Data Integration Framework
Principles for Data Integration
About CPSIC
In 2009, Australian Government Portfolio Secretaries established a Cross Portfolio Statistical Integration Committee (CPSIC), jointly chaired by DoHA and ABS, to create an Australian government approach to facilitate linkage of social, economic and environmental data for statistical and research purposes.

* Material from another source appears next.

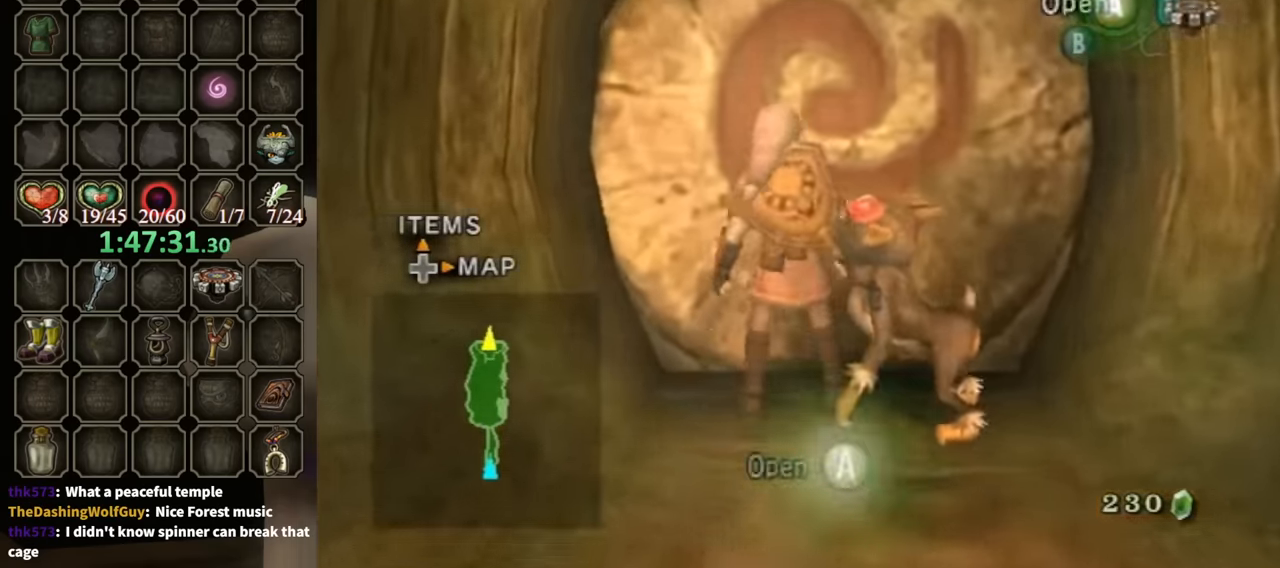
{"buttons": [], "left_stick": "center", "right_stick": "center", "events": [[66, "A", "down"], [133, "A", "up"], [166, "A", "down"], [200, "A", "up"]]}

Cross Portfolio Statistical Integration Committee members were:
- Attorney-General’s Department
- Australian Bureau of Agricultural and Resource Economics
- Australian Bureau of Statistics
- Australian Public Service Commission
- Department of Broadband, Communications and the Digital Economy
- Department of Defence
- Department of Education, Employment and Workplace Relations
- Department of Families, Housing, Community Services and Indigenous Affairs
- Department of Finance and Deregulation
- Department of Foreign Affairs and Trade
- Department of Health and Ageing
- Department of Human Services
- Department of Immigration and Citizenship
- Department of Infrastructure and Transport
- Department of Innovation, Industry, Science and Research
- Department of Resources, Energy and Tourism
- Department of Sustainability, Environment, Water, Population and Communities
- Department of the Prime Minister and Cabinet
- Department of the Treasury
- Department of Veterans’ Affairs
Statistical Integration - Why?
Statistical data integration involves integrating unit record data from different administrative and/or survey sources to provide new datasets for statistical and research purposes. The approach leverages more information from the combination of individual datasets than is available from the individual datasets taken separately. Statistical integration aims to maximise the potential statistical value of existing and new datasets, to improve community health, as well as social and economic wellbeing by integrating data across multiple sources and by working with governments, the community and researchers to build a safe and effective environment for statistical data integration activities.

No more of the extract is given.